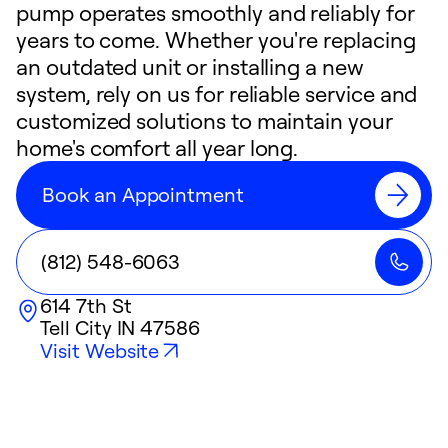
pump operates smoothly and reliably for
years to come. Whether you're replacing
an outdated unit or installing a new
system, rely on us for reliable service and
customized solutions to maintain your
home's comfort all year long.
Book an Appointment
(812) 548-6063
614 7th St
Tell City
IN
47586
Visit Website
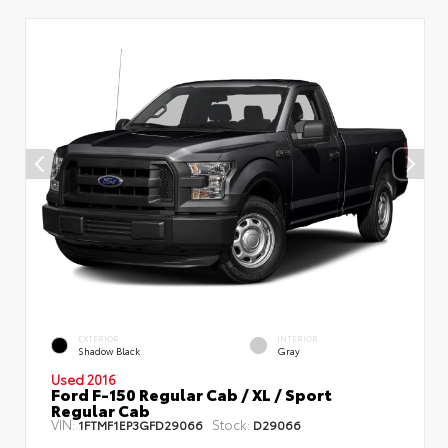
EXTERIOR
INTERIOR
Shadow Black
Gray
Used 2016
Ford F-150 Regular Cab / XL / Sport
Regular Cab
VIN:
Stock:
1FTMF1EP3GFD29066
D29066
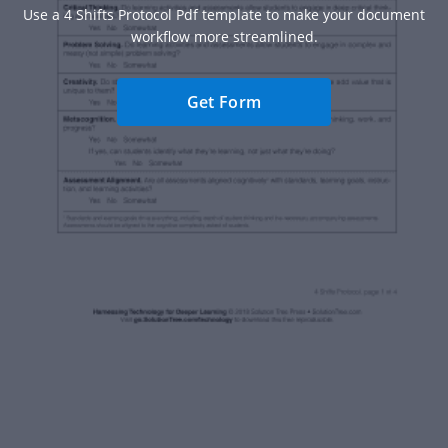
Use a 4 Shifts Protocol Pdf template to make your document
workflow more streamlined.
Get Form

++++++++++

Find every line above that contains the word "your" and copy each one in full. Case counts.

Answer to the problem
customized solutions to maintain your
Use a 4 Shifts Protocol Pdf template to make your document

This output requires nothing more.